Meghan McCain Says She’s Been Urged To Lose Her “Baby Weight” By Going On Ozempic

February 21, 2023 / Posted by:

A month ago, Meghan McCain gave birth to a baby girl and named it Clover Jade. Clover, huh? Probably cuz both of Meghan’s parents have Irish ancestry. Or maybe she just loves Lucky Charms (they’re magically delicious). Anywho, Clover is Meghan and Ben Domenech’s second daughter; they welcomed Liberty Sage, now two-and-a-half, back in 2020. But things are a little different this time around. You see, we are smack dab in the middle of the Ozempic era, and, in a Daily Mail editorial, 38-year-old Meghan writes that people have been urging her to take the “miracle shot” so she can drop her baby weight.

Meghan claims that people keep asking her if she’s going on Ozempic. She writes, “Excuse me?” and gives a little summary of what exactly Ozempic is:

One injection, once a week, for a cool $1,000 a pop, and you can just melt the pounds away. This wonder drug is called semaglutide, better known by its brand names, Ozempic and Wegovy.

At first, Ozempic was only prescribed for diabetics to help control blood sugar. But as patients discovered that Ozempic suppressed appetite, the pharmaceutical maker jacked up the dosage and slapped a new name on the drug: Wegovy.

Predictably, the demand exploded and outpaced production. As Wegovy supplies dwindled and doctors faced patients clamouring for the latest weight loss fad, some started prescribing Ozempic off-label for vanity, not health.

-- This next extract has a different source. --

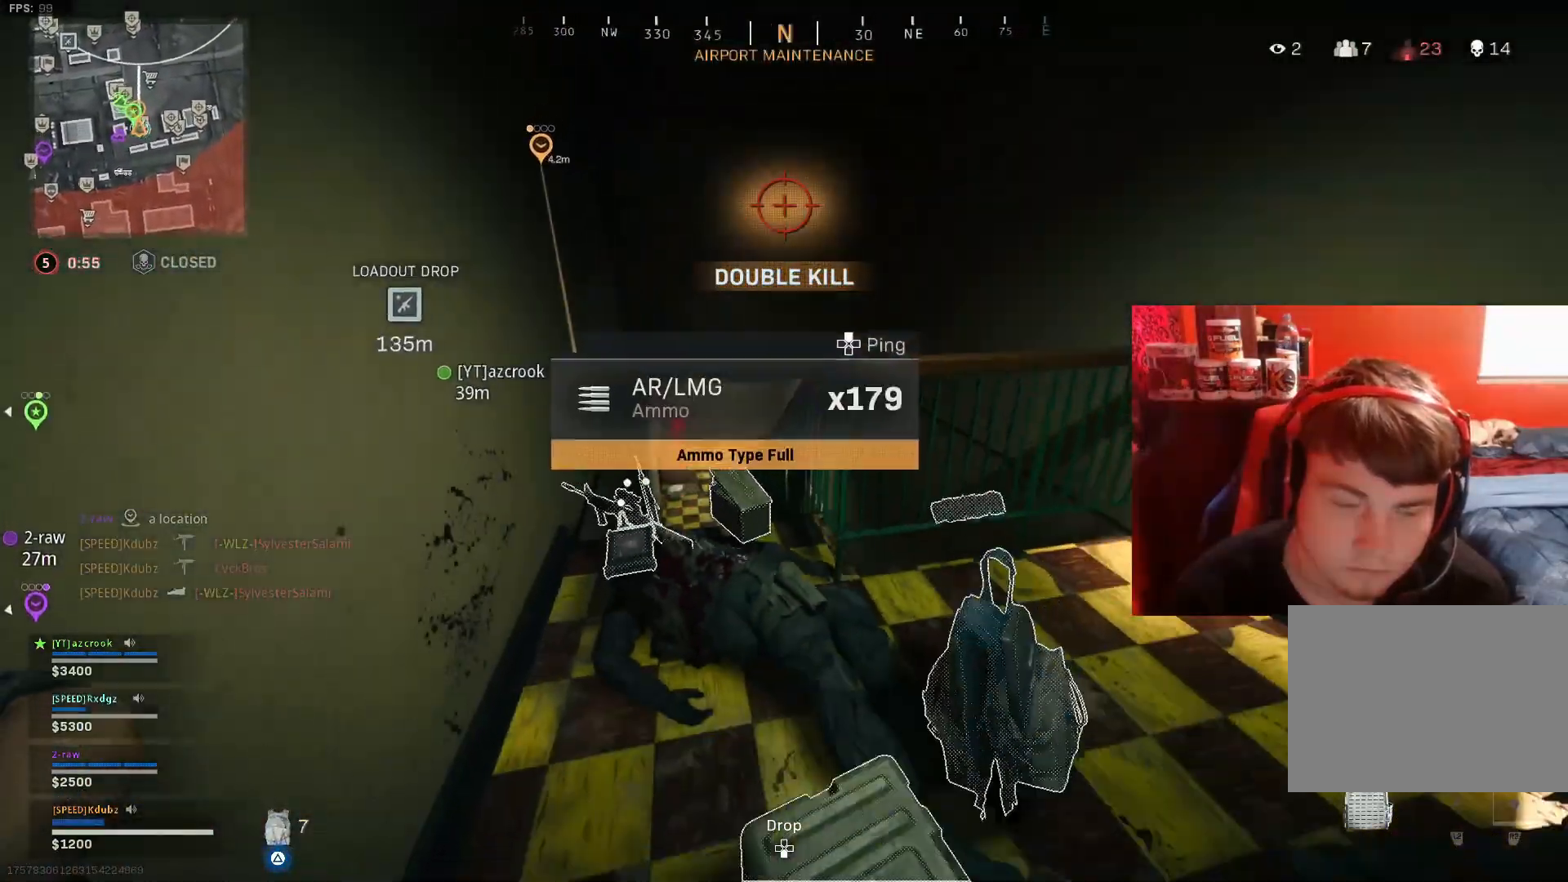
{"buttons": ["TRIANGLE"], "left_stick": "center", "right_stick": "center", "events": [[33, "right_stick", "up-right"], [167, "right_stick", "center"], [200, "left_stick", "center"]]}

Meghan says “the sickest twist of this story” is diabetes sufferers are now finding it hard to get their hands on the drug, “because otherwise healthy people are using it to lose a few pounds.” She blames the Hollywood glitterati. See: Real Housewives cast member Kyle Richards, who publicly denied taking the shot after getting skinny. So did Khloé Kardashian (OH PLEASE, KHLOÉ). Chelsea Handler said her anti-aging doctor gave her the shot, but she didn’t understand what is was. Over on TikTok, there’s a bunch of blind items about Hollywood actresses throwing Ozempic parties. Mindy Kaling’s name gets thrown around a lot, cuz she’s dropped a ton of weight in the last year. Then there’s Rosie O’Donnell, who takes the diabetes medications Mounjaro and Repatha to help suppress her appetite. But Rosie actually has Diabetes 2, so we’ll allow it.  Dr. Meghan McCain continues:

Now, I understand some people legitimately struggle with obesity and need Ozempic. But I am not one of those people. Which is why I have been really astonished by how many, from casual friends to industry acquaintances, have brought it up with me.

I’m told ‘everyone is doing it,’ as if that was ever a compelling case. I hear ‘just take the shot’, as it has become known in shorthand. I was even offered a black-market freebie by someone with ‘extra shots at home.’

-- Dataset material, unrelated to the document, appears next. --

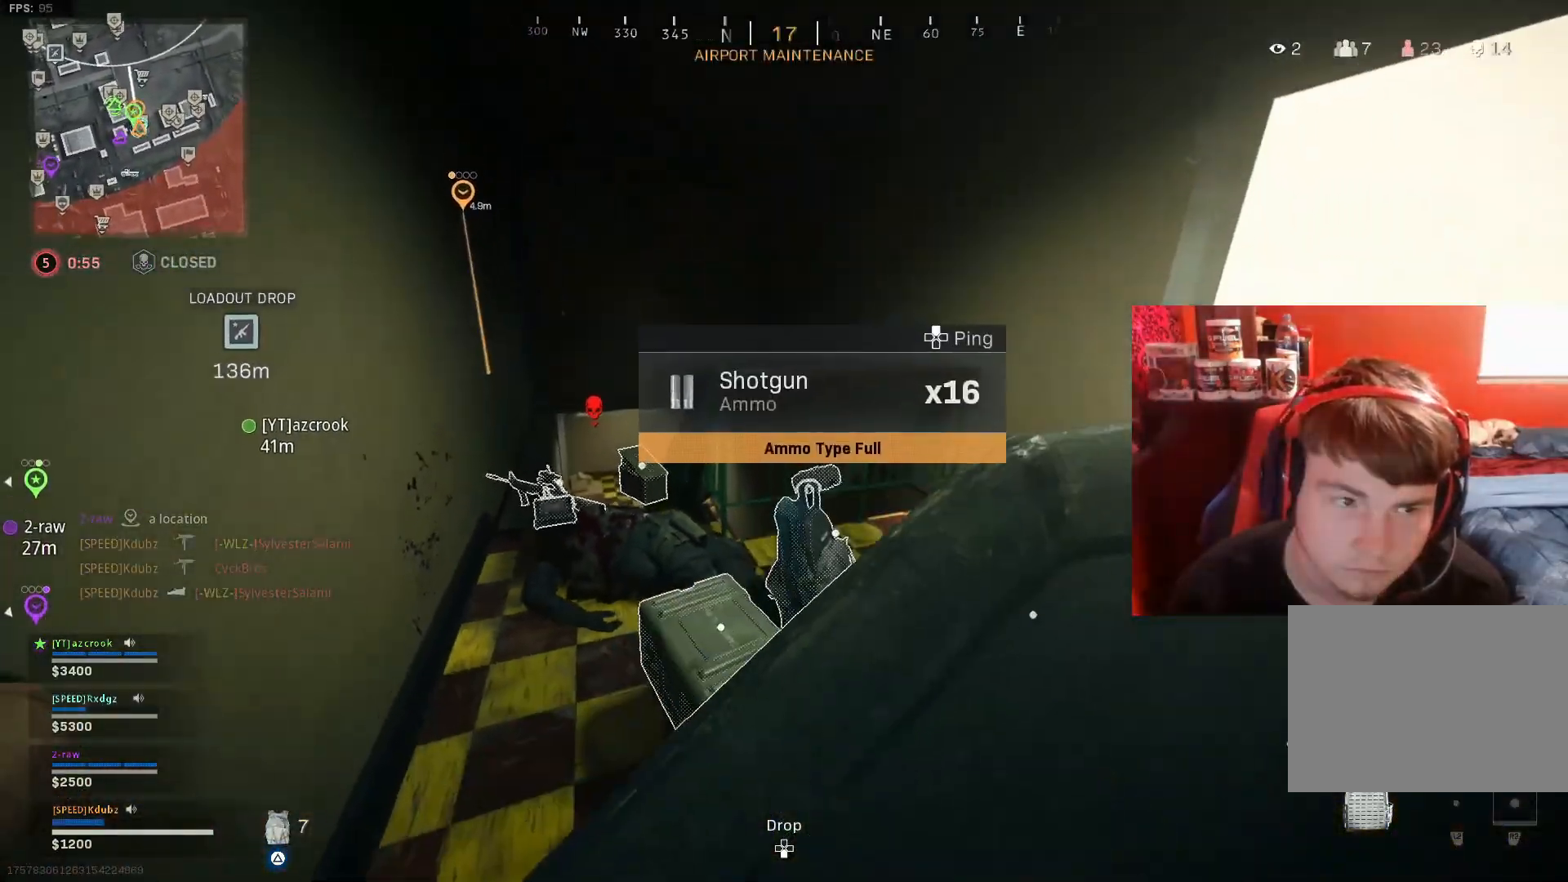
{"buttons": ["TRIANGLE"], "left_stick": "left", "right_stick": "center", "events": [[200, "right_stick", "right"], [300, "left_stick", "down"], [467, "left_stick", "left"], [500, "right_stick", "center"]]}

Well, let me make one thing very clear. I’m not taking it. I refuse. There’s a clear moral issue here. It’s hard to take a drug because swimsuit season is around the corner, while others need it to stay alive.

She writes that, after nine months of pregnancy, she’ll pass on Ozempic symptoms like nausea, diarrhea, vomiting, constipation and dizziness. Meghan also points to “Ozempic face,” which is when people lose weight so quickly they report experiencing “accelerated aging.” I guess it comes to down to every woman’s ultimate choice: face or body? I pick neither! Meghan goes on to compare everyone taking Ozempic to the American opioid epidemic, “when Big Pharma sold the lie that the opioid Oxycontin wasn’t addictive.” She says, “there simply is not enough research to make me feel comfortable reaching for the syringe”

Meghan writes that she’s scared about “the hyper-skinny body type of the 1990s dangerously creeps back into fashion.” She says that Big Pharma is capitalizing off of our culture’s fat phobia, and Ozempic is threatening the body positivity movement. She finishes with this:

As a new mother, I also have a responsibility to set an example for my daughters, who will one day face the same beauty standards. Their world will only be more challenging as social media seeps more deeply into the American mind. This is not the world I want for them and not the world I want for myself.

As for Ozempic, I would rather have a few extra pounds than shoot myself up with medicine. There ain’t nothing worth having that is easy to get. And that goes for my health and the health of my girls.

Well, Meghan made some pretty good points in her Daily Mail essay. Except there’s no way she actually wrote this shit herself, cuz she didn’t mention “my father, John McCain” once!